Chandos Road, Ampthill (via Duck End Nature Reserve!)

I was excited this morning to find this moth – a Snout (for obvious reasons!) – perched in my home-made breeding tray! I had swept the larva/caterpillar from a Hawthorn tree at Duck End on 27th April and, encouraged by an e-mail from Andy & Melissa’s to the Bedfordshire Moth Group, decided to have a go at breeding it through in order to find out what it would turn in to. Having e-mailed my news to Melissa, I’ve discovered that this is the earliest ever Snout recorded from Bedfordshire…..there is a ‘but’ though, which I’ll come to…

A few days after incarcerating the larva in a tube, I had to go to Plymouth for our annual national Baptist gathering. The sprig of Hawthorn inside was already looking decidedly wilted and unfit for larval consumption so, at the last minute, I decided to pack it in my suitcase in order to give its occupant some TLC! But, having settled into the Premier Inn next to the Quay, I ended up wandering the local streets between seminars and gatherings desperately looking for a fresh sprig of Hawthorn! The only Hawthorn I could find was frustratingly out of reach hanging over the high wall of a private garden next to the Aquarium! On the Saturday, I even took a long detour back to the hotel following a seminar at the University – passing through a local park and alongside some old railway sidings – but still to no avail.

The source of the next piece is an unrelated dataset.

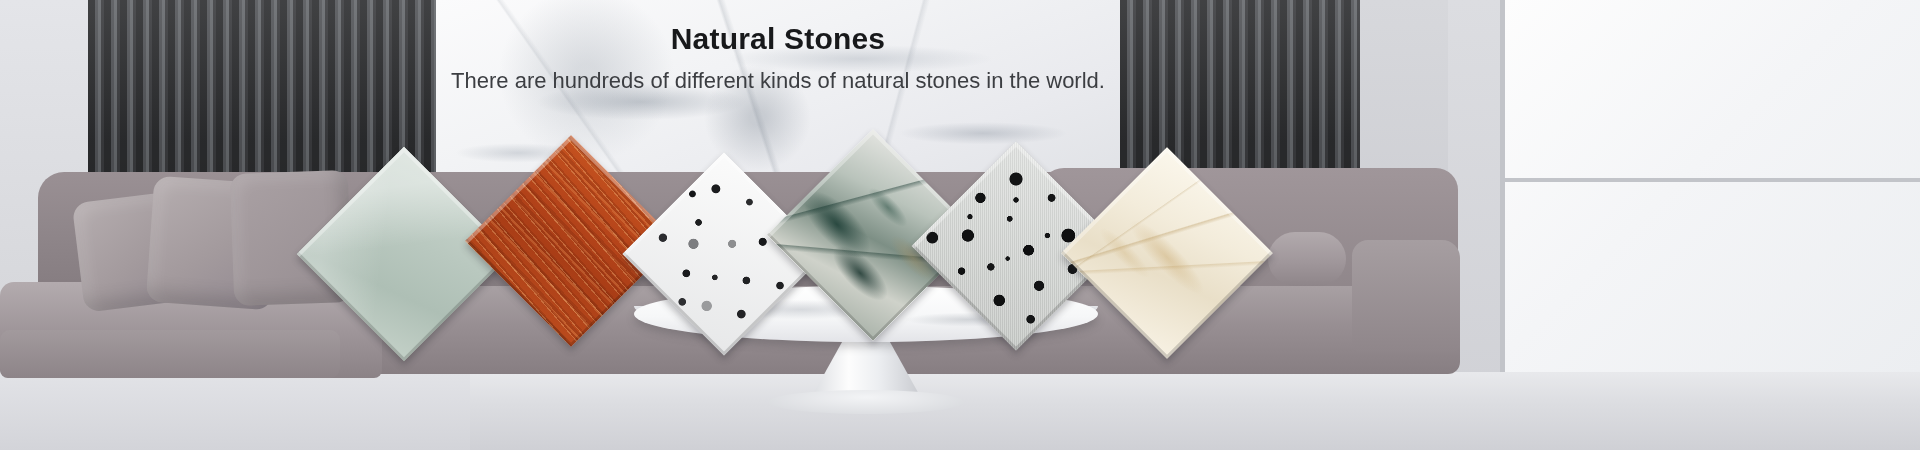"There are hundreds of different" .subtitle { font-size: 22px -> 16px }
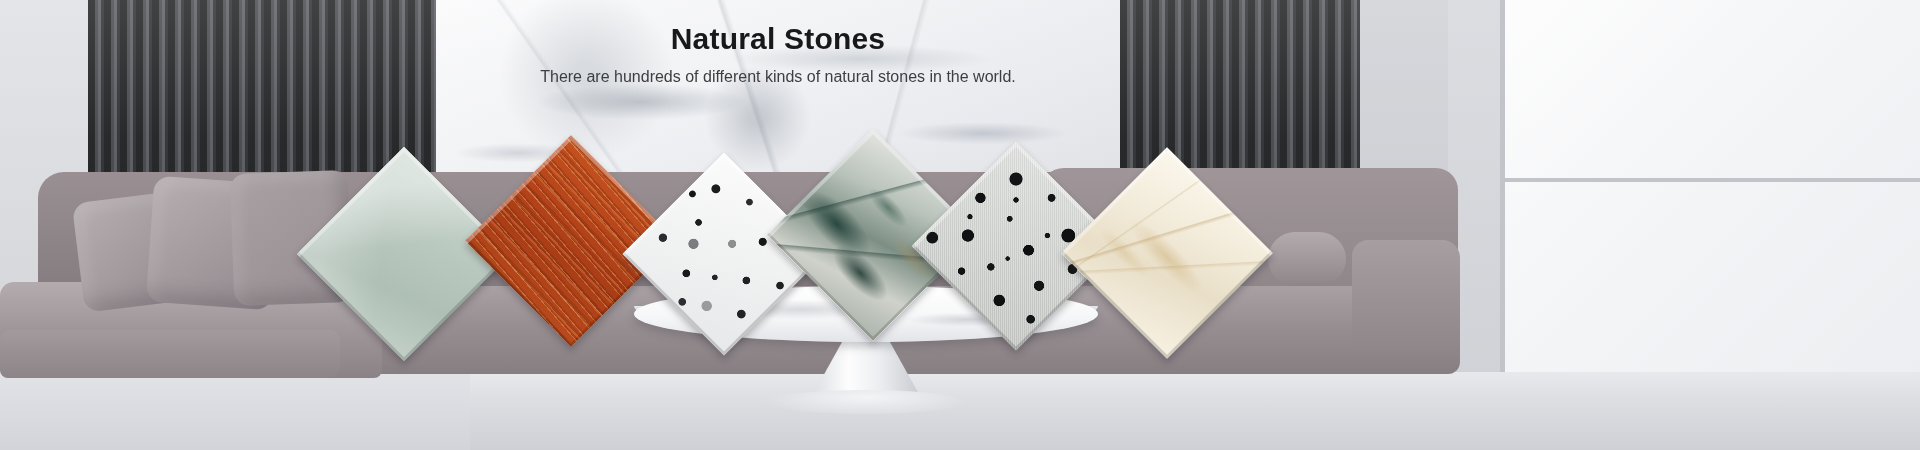"We can process stone materials" span.ln { html: none -> <span>We can process stone materials into exquisite products for you as</span> }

In desperation I enlisted the help of my Associate Pastor, making sure that no one was in sight, and our name badges out of sight, before hoisting him up the high wall to grab some fresh Hawthorn salad…only to find that the larva had given up waiting and gone and pupated!

And so to the ‘but’. I had to admit to Melissa that the larva and pupa had spent most of these past freezing weeks inside my study (I didn’t mention Room 79 at the Premier Inn!) and she cried ‘foul’! I should have kept it outside so, although it remains the earliest ever Snout recorded in Bedfordshire, it has to be noted that it had a bit of help. Porter, the caterpillar Bible, says that they spend 3 weeks in a pupal state, but mine was only 2 and a bit weeks, no doubt due to the controlled climate! But I still have the dubious distinction of having recorded the first Snout larva in Bedfordshire!

And there is one more thing…Melissa informs me that the foodplant is not Hawthorn, but Nettles….of which there were countless patches in Plymouth!!